# EXERCISE OBJECTIVE
Copy the text that follows each picture in the items below, line for line and without any change. Leave the pictures out of your answer.

# GIVEN DATA
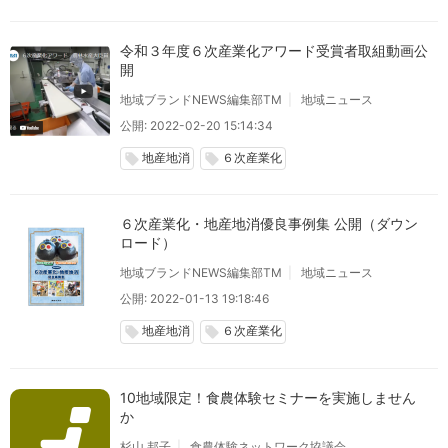
令和３年度６次産業化アワード受賞者取組動画公
開
地域ブランドNEWS編集部TM
地域ニュース
公開: 2022-02-20 15:14:34
地産地消
６次産業化
local_offer
local_offer
６次産業化・地産地消優良事例集 公開（ダウン
ロード）
地域ブランドNEWS編集部TM
地域ニュース
公開: 2022-01-13 19:18:46
地産地消
６次産業化
local_offer
local_offer
10地域限定！食農体験セミナーを実施しません
か
杉山 邦子
食農体験ネットワーク協議会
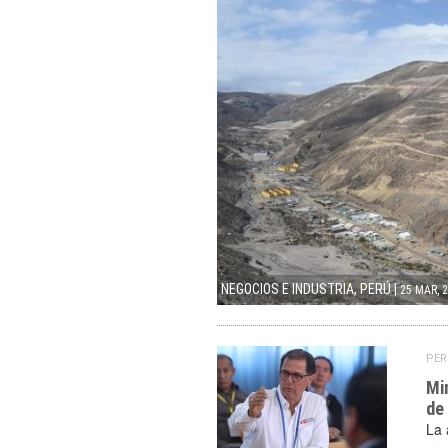
NEGOCIOS E INDUSTRIA
,
PERÚ
|
25 MAR, 
PER
Mi
de
La 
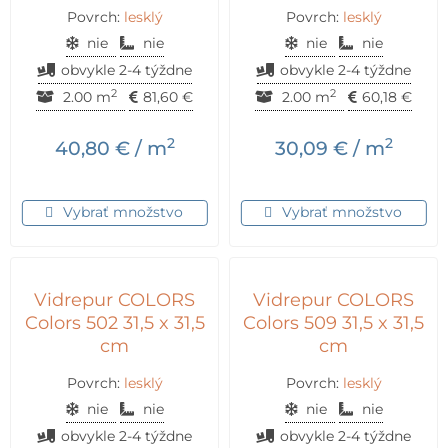
Povrch:
lesklý
Povrch:
lesklý
nie
nie
nie
nie
obvykle 2-4 týždne
obvykle 2-4 týždne
2
2
2.00 m
81,60
€
2.00 m
60,18
€
2
2
40,80
€
/ m
30,09
€
/ m
Vybrať množstvo
Vybrať množstvo
Vidrepur COLORS
Vidrepur COLORS
Colors 502 31,5 x 31,5
Colors 509 31,5 x 31,5
cm
cm
Povrch:
lesklý
Povrch:
lesklý
nie
nie
nie
nie
obvykle 2-4 týždne
obvykle 2-4 týždne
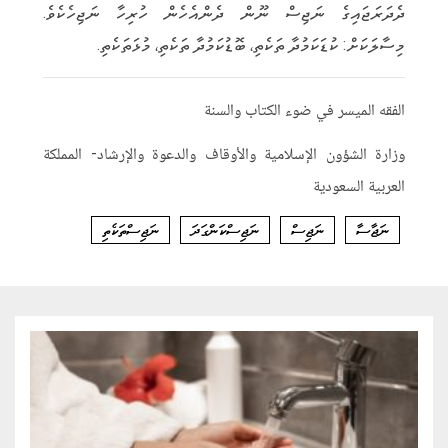
ދެދަރަޖައިގެ ނަޖިސް ނޫން ދެންއެހެން ހުރިހާ ނަޖިހެކެވެ.
މިސާލަކަށް: ކުޑަކަމުދާ ތަކެތި، ބޮޑުކަމުދާ ތަކެތި، މުޅަތަކެތި.
الفقه الميسر في ضوء الكتاب والسنة
وزارة الشؤون الإسلامية والأوقاف والدعوة والإرشاد- المملكة
العربية السعودية
ނަޖާސާ
ނަޖިސް
ނަޖިސްކަންގަދަ
ނަޖިސްތަކެތި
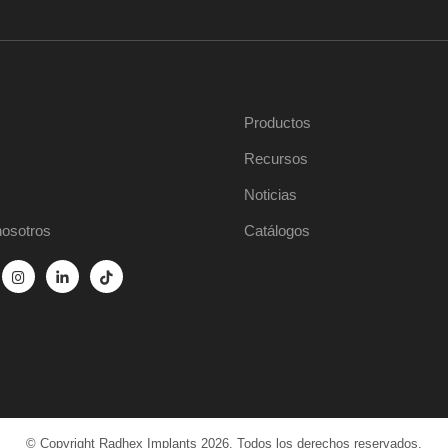
Productos
Recursos
Noticias
nosotros
Catálogos
© Copyright Radhex Implants 2026. Todos los derechos reservados.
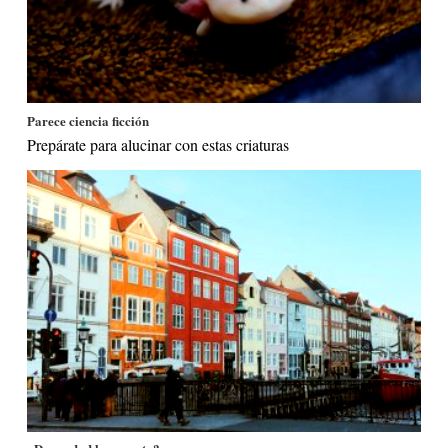
Parece ciencia ficción
Prepárate para alucinar con estas criaturas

# SOLUTION TO THIS PROBLEM
令和３年度６次産業化アワード受賞者取組動画公
開
地域ブランドNEWS編集部TM
地域ニュース
公開: 2022-02-20 15:14:34
地産地消
６次産業化
local_offer
local_offer
６次産業化・地産地消優良事例集 公開（ダウン
ロード）
地域ブランドNEWS編集部TM
地域ニュース
公開: 2022-01-13 19:18:46
地産地消
６次産業化
local_offer
local_offer
10地域限定！食農体験セミナーを実施しません
か
杉山 邦子
食農体験ネットワーク協議会
NEGOCIOS E INDUSTRIA
,
PERÚ
|
25 MAR, 
PER
Mi
de
La 
Povrch:
lesklý
Povrch:
lesklý
nie
nie
nie
nie
obvykle 2-4 týždne
obvykle 2-4 týždne
2
2
2.00 m
81,60
€
2.00 m
60,18
€
2
2
40,80
€
/ m
30,09
€
/ m
Vybrať množstvo
Vybrať množstvo
Vidrepur COLORS
Vidrepur COLORS
Colors 502 31,5 x 31,5
Colors 509 31,5 x 31,5
cm
cm
Povrch:
lesklý
Povrch:
lesklý
nie
nie
nie
nie
obvykle 2-4 týždne
obvykle 2-4 týždne
ދެދަރަޖައިގެ ނަޖިސް ނޫން ދެންއެހެން ހުރިހާ ނަޖިހެކެވެ.
މިސާލަކަށް: ކުޑަކަމުދާ ތަކެތި، ބޮޑުކަމުދާ ތަކެތި، މުޅަތަކެތި.
الفقه الميسر في ضوء الكتاب والسنة
وزارة الشؤون الإسلامية والأوقاف والدعوة والإرشاد- المملكة
العربية السعودية
ނަޖާސާ
ނަޖިސް
ނަޖިސްކަންގަދަ
ނަޖިސްތަކެތި
Productos
Recursos
Noticias
nosotros
Catálogos
© Copyright Radhex Implants 2026. Todos los derechos reservados.
Parece ciencia ficción
Prepárate para alucinar con estas criaturas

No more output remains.